For at the beginning of modern thinking there stands, in order of rank, treatises concerning method prior to all discussion of the matter of thinking: Descartes’ “Discours de la Méthode” and the “Regulae ad direction ingenii”.  And in the epoch of the completion of this thinking—in the final part of Hegel’s “Science of Logic”—the method of thinking and its matter even become explicitly identical.   
Taken alone—are method and the path of thinking the same?  Has the moment come in the age of the technological world-age to recollect what is unique to the path in distinction to method?  In fact, it means that this comportment towards the matter is to tested.  It allows itself to be named most clearly in the Greek language, although the following sentence is itself found nowhere in the thinking of the Greeks: ή όδός -- μήποτε μέθοδος, the path [Weg] (is) at no time a procedure [Verfahren.]  
Procedure—that means the establishing of a thinking which proceeds against…, the going-after of a matter as an object, which it follows as a matter of course, lying in wait for it, in order to make it accessible to the clutch [Zugriff] of a concept [Begriff]. Such a way is foreign to the path. 

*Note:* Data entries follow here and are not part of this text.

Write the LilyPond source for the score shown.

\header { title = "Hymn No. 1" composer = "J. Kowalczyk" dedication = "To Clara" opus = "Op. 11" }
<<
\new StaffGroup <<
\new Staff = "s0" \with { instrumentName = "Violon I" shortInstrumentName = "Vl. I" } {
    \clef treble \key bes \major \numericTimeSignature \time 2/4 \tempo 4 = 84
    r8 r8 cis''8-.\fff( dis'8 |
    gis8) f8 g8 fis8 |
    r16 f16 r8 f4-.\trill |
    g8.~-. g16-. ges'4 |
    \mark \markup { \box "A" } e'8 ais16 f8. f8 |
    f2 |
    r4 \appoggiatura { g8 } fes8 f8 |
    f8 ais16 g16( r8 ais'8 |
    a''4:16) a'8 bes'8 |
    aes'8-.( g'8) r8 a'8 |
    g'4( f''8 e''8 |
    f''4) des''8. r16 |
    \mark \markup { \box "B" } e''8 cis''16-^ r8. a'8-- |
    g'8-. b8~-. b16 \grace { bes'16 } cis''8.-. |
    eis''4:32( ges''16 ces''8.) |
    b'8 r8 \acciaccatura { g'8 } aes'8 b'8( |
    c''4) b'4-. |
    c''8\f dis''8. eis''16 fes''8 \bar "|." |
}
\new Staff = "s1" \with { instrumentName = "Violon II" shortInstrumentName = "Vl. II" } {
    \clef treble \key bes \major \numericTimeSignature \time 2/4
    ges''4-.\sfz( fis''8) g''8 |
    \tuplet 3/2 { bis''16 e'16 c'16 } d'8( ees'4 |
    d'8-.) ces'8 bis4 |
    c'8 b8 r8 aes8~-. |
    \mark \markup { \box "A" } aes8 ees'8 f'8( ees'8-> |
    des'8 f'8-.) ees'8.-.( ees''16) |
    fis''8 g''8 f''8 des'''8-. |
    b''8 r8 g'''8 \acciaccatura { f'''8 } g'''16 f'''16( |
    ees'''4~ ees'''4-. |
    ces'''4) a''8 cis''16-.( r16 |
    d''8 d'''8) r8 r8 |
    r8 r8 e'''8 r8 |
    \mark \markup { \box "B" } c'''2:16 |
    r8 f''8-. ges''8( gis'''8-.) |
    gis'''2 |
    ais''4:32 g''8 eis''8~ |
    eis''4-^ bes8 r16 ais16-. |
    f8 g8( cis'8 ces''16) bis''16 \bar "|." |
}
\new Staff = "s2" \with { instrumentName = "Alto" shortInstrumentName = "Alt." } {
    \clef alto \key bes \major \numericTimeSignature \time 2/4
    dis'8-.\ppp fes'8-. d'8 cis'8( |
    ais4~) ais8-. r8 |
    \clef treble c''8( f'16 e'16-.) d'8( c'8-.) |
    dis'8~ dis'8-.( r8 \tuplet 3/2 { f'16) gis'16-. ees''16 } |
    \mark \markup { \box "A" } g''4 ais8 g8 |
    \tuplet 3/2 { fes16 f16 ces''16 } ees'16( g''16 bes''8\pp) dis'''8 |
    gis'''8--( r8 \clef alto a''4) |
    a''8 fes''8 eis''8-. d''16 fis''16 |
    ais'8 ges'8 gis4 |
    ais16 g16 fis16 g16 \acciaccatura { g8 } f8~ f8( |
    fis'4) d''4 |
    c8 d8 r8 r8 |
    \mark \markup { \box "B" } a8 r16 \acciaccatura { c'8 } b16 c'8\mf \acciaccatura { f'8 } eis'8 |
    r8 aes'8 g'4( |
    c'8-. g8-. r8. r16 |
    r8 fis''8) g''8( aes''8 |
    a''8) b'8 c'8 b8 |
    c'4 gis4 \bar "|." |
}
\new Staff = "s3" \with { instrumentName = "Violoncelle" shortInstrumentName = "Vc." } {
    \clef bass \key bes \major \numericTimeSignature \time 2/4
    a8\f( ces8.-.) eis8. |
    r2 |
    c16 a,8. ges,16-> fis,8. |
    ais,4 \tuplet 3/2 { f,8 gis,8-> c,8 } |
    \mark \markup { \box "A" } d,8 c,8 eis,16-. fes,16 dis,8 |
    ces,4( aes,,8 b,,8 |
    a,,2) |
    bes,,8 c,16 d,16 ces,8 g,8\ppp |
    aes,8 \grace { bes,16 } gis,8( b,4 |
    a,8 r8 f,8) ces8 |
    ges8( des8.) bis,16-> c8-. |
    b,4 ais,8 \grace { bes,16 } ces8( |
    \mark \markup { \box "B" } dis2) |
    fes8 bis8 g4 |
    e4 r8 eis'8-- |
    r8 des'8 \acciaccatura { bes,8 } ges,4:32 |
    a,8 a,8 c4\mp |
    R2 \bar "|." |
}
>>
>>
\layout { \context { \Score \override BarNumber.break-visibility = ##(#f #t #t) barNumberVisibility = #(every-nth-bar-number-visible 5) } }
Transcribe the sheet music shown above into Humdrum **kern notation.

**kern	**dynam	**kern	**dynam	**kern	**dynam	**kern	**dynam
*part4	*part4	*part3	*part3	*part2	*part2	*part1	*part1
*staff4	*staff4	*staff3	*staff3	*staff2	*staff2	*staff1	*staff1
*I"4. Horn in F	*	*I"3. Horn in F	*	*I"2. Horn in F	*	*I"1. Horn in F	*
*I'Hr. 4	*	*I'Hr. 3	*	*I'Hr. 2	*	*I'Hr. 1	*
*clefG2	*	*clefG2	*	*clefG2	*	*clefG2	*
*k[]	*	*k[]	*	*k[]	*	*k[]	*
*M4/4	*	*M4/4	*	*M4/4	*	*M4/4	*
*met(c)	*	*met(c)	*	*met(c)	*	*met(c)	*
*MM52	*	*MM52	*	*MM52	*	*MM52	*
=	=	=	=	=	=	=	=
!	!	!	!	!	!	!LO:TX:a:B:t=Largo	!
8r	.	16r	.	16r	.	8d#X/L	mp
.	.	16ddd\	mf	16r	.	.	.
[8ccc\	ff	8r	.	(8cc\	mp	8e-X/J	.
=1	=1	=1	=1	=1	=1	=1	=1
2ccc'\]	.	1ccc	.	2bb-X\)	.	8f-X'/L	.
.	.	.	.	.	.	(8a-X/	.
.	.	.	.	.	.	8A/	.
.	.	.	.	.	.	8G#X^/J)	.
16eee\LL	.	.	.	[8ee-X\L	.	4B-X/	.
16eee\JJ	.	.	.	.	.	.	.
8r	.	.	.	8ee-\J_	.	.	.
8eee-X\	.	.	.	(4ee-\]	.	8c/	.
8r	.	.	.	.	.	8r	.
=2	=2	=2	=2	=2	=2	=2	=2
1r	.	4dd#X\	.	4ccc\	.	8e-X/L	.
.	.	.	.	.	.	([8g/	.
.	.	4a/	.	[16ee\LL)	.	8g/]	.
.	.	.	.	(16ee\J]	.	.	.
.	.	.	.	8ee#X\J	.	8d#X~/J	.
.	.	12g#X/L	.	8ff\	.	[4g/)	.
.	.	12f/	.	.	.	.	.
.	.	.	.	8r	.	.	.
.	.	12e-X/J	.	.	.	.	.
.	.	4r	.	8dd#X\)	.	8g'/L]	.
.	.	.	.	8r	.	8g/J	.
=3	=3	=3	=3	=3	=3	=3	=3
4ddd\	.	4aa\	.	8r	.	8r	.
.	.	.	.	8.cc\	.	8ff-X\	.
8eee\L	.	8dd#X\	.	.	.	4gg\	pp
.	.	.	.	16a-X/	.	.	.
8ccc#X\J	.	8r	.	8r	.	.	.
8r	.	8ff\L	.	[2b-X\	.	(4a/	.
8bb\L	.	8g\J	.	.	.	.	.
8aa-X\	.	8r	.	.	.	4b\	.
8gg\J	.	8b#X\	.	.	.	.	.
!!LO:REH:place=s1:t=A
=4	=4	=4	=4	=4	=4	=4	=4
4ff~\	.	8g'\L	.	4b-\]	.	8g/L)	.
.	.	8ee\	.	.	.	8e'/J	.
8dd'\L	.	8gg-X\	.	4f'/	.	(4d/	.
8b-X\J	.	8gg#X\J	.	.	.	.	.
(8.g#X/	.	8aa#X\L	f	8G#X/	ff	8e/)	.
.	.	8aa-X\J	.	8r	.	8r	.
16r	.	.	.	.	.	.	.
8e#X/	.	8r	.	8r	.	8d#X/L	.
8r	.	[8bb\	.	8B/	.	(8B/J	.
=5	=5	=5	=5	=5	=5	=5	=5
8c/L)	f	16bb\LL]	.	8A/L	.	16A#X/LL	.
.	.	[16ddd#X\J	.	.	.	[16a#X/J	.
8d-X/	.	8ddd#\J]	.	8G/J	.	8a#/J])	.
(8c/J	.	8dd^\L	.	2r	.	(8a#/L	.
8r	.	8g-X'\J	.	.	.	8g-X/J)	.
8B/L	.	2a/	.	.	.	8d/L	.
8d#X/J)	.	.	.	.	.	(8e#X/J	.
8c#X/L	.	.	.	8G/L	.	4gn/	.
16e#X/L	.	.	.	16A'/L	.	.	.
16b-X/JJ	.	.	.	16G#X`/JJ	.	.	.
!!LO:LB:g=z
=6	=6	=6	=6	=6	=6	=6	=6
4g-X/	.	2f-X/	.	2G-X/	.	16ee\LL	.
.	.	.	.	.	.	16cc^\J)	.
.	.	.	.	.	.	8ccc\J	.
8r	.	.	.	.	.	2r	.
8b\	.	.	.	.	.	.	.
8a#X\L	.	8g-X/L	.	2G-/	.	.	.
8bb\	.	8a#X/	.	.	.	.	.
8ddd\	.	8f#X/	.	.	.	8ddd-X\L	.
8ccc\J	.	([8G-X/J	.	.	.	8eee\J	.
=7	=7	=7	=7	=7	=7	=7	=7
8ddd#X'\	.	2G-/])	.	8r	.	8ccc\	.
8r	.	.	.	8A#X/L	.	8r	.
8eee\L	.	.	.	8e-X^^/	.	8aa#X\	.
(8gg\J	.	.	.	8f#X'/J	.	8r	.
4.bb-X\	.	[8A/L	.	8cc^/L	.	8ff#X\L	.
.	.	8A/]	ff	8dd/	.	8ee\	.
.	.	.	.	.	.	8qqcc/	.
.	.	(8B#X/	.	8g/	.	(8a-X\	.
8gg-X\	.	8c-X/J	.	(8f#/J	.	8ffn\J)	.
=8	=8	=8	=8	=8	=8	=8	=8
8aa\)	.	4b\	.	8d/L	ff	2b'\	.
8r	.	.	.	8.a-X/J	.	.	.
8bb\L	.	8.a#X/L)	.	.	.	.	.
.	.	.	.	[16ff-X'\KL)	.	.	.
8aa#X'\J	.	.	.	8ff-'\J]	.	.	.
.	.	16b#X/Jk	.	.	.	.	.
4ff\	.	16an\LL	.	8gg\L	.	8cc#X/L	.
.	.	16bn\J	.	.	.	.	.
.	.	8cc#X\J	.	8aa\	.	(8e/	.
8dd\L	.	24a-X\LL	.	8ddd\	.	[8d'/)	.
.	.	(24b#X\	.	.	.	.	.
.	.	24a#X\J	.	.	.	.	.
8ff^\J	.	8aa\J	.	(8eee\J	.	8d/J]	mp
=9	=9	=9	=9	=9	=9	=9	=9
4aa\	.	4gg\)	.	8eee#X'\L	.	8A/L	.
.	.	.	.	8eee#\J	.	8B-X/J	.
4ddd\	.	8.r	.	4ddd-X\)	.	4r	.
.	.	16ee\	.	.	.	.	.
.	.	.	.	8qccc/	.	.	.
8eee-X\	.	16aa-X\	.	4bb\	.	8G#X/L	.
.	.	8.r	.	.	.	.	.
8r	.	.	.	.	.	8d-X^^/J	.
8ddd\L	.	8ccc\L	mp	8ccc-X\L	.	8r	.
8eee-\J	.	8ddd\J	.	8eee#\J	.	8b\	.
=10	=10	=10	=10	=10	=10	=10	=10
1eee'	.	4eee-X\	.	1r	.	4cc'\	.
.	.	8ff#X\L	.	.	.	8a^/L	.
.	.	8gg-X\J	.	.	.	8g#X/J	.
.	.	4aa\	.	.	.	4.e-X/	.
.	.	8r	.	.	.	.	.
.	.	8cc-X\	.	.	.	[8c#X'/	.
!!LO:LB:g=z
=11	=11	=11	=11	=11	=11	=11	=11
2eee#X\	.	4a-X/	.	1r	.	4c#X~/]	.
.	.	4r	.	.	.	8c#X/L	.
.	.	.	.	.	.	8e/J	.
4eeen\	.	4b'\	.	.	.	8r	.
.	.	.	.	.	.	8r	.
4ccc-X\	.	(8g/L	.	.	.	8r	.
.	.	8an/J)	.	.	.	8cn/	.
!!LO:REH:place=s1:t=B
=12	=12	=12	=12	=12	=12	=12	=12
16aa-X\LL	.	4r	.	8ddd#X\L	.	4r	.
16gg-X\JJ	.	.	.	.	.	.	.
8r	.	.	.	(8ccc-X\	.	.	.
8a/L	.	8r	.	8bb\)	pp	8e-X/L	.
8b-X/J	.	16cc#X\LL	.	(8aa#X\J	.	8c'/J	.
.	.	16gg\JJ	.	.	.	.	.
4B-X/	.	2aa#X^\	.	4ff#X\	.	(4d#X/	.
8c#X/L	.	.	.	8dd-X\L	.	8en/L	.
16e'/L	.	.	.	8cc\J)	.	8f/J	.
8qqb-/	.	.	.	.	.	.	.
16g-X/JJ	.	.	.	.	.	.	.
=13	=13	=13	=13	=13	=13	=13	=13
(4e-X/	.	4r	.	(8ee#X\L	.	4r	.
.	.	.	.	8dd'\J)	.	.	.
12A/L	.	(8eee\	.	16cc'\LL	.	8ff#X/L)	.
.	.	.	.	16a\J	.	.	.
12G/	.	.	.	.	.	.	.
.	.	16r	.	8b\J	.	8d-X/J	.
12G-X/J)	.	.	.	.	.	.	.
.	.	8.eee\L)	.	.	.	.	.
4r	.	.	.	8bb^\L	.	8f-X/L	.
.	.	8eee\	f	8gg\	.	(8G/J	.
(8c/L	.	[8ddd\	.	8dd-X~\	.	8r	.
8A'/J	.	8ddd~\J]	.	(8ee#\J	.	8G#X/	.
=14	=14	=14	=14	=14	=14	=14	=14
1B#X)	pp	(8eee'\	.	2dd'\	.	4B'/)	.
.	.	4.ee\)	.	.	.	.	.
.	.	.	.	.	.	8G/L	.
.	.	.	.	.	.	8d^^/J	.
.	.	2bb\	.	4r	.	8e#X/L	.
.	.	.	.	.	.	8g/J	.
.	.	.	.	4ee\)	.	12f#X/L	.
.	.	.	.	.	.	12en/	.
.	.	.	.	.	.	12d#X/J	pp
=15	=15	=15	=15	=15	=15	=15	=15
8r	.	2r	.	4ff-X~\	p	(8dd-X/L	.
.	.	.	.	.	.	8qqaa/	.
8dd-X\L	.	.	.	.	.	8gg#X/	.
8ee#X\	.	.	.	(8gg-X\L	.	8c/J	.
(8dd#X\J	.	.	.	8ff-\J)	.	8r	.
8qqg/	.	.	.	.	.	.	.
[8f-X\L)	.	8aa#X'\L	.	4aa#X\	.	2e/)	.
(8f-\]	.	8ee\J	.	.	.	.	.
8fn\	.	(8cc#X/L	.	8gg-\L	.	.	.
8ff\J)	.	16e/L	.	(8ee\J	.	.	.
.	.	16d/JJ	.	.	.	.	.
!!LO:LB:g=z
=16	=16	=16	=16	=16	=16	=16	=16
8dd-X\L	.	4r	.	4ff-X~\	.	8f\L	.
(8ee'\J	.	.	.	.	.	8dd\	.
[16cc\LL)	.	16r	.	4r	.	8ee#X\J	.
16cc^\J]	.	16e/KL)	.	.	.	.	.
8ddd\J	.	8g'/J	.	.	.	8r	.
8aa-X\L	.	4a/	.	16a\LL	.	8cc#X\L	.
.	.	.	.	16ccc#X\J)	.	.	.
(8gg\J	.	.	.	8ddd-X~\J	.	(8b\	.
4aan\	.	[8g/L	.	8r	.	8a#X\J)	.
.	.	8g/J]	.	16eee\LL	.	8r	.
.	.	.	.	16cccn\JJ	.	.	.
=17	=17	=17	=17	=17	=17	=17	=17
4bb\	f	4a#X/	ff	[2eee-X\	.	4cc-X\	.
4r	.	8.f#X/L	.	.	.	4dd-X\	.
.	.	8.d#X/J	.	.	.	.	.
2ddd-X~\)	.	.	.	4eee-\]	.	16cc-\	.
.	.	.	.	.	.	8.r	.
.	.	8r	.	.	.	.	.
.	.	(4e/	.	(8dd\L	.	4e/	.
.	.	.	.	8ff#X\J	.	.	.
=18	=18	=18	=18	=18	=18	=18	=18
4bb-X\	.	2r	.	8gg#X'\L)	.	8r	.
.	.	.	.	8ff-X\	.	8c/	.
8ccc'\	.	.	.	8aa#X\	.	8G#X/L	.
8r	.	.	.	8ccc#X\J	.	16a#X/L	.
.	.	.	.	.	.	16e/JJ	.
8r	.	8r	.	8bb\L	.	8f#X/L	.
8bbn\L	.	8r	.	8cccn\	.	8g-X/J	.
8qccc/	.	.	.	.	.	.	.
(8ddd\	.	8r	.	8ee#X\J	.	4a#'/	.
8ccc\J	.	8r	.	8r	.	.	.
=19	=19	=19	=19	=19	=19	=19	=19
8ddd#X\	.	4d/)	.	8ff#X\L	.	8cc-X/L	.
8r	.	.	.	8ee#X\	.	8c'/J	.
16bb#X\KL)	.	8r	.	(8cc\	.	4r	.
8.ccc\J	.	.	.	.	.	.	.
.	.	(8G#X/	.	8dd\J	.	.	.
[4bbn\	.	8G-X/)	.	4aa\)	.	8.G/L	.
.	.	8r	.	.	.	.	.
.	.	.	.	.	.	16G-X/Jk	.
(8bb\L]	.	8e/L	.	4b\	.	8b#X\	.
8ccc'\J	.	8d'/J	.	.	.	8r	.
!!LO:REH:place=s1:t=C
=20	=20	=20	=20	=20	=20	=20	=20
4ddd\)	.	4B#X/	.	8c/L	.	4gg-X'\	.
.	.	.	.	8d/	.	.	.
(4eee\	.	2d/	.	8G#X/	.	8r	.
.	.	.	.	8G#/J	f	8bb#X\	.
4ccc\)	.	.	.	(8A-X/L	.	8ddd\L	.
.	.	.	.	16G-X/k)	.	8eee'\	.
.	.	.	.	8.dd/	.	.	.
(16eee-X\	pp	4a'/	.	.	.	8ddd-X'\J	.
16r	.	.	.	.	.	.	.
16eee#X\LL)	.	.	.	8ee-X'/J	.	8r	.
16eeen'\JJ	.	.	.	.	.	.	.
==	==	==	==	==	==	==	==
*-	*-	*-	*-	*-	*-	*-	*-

The way is a way in being underway
Which leads and clears,
It brings because it poetizes.

Poetizing means here: to allow itself to say the pure call of presencing as such, this being only and directly a presencing of withdrawal and of withholding. 
  
The way knows no procedure
No proofs, no mediation.

Only a thinking which has in itself the character of a pathway can prepare the experience of the lack. Thus can “understanding be helped” for the poet, who has to say the need of the lack.  Understanding here does not mean: making intelligible. Rather, it means making the need stand out, namely that beginning out of which the need of the lack of a “holy name” arises: forgetfulness of Being, that is, the self-concealing (λήθη) of the ownmost unique character of Being as presence. 
In its proximal appearance, “forgetfulness of Being” designates an error, an omission. In truth the word is the name of the destiny of the clearing of Being, in so far as presencing only becomes manifest and can determine all beings if the clearing of Being, άλήθεια, holds in itself, withholding from thinking, that which happens in the beginning of Western thinking and which ever since characterizes the epochs of the history of Being up to the current technological world age, which the forgetfulness of Being without knowing of it, as it were follows as its principle. 
However, the withholding of the clearing of presence as such prohibits experiencing the lack of the “holy name” specifically as a lack. We are indeed today far removed from the possibility of bringing this matter of concern to knowledge, and of allowing it to prevail as something known. For we remain without insight and access into the pathway character of thinking, which first can vouchsafe an experience of the forgetfulness of Being, that is, of the origin of the “lack.” Indeed—the glimpse of the pathway character of thinking falls prey to the habit of representing which prevails heavily today. For the pathway character of thinking is all too simple and for this reason inaccessible for the prevailing “thinking,” which is stricken with a multiplicity of methods. Already by itself the domination of Dialectic of any type covers up the way to the essence of the pathway. 
But so long as the view of the pathway has been denied to us for seeing that and how a proper manner of presencing also prevails in withdrawal and withholding, so long as we remain blind and disengaged from distressful presencing, which belongs to the lack that holds in itself the name of the holy, then this and the lack with it is concealed. 
Only a stay [Aufenthalt] in the open region, out of which the lack presences, secures the possibility of insight into that which today i s, into that which it lacks.